Ini lebih seperti jalan menuju ke neraka.
*
Hanya satu tenda,
Mereka berlima mendirikan hanya satu tenda. Alasannya karena jika mereka bersama-sama dan saling berdekatan, maka angin yang masih bergemuruh di luar itu tidak akan mampu untuk merobohkan berat mereka berlima.
“Airnya hampir habis”,
“Bukannya kita mengambil banyak dari sungai?”,
“Berkurang banyak sewaktu terik panas tadi”,
“Apa kita tidak tersesat?”,
“Kita sudah berjalan selama berjam-jam dan sekarang sudah hampir malam”,
“Jangankan manusia, binatang pun juga tidak ada”,
“Maksudmu kita tersesat di alam lain?
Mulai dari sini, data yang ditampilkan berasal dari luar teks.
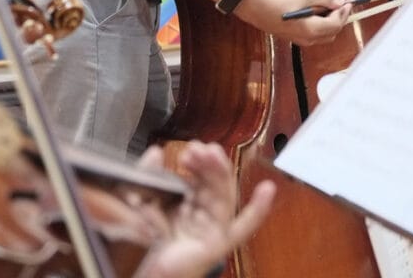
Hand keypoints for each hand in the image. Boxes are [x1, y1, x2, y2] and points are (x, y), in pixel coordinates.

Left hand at [132, 141, 274, 277]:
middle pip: (213, 183)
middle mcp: (205, 215)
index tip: (192, 147)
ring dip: (220, 171)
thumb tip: (155, 152)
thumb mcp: (145, 200)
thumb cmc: (149, 242)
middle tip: (198, 148)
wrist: (149, 273)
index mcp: (190, 205)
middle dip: (208, 162)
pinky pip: (243, 227)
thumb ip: (149, 176)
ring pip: (224, 194)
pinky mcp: (220, 243)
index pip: (200, 177)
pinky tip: (267, 190)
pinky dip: (258, 209)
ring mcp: (215, 228)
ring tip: (211, 154)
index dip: (199, 161)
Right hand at [237, 0, 351, 45]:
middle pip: (333, 32)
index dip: (344, 13)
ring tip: (331, 9)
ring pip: (326, 36)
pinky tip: (318, 15)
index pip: (336, 23)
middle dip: (340, 19)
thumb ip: (325, 0)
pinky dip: (322, 27)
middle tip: (342, 6)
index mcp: (314, 29)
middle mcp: (310, 39)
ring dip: (332, 24)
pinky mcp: (297, 39)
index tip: (347, 3)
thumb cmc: (282, 3)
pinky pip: (316, 36)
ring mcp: (303, 41)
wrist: (261, 11)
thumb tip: (340, 2)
Alam gaib semacam itu?”,
Mereka mau minta pendapat Arya. Tapi anak kecil itu sudah jauh terlelap di alam mimpi. Mendengkur dan berliur lagi.
“Apa yang sebaiknya kita lakukan?”,
“Dari tadi tidak ada tanah merah, adanya tanah gersang dan tandus”,
“Kita tidak tahu sekarang kita berada dimana dan medan seperti apa yang akan kita hadapi”,
“Sebaiknya kita sudahi debat kusir ini dan kita tidur”,
“Setelah tenaga kita pulih dan cuaca membaik baru kita lanjutkan perjalanan”,
“Mengingat ini di tanah lapang, sebaiknya kita giliran berjaga”,
Tim pemburu harta karun menyudahi diskusi mereka di tengah angin yang sekarang sudah berubah menjadi badai. Di waktu sore yang sudah berganti menjadi petang.
Ayu, Jono, dan Cindy mengambil posisi ternyaman untuk melepas penat. Menyusul Arya yang sebelumnya sudah terlebih dahulu melakukannya.
Emil mematikan cahaya yang menyala di dalam tenda.
Emil menjadi orang pertama yang akan berjaga.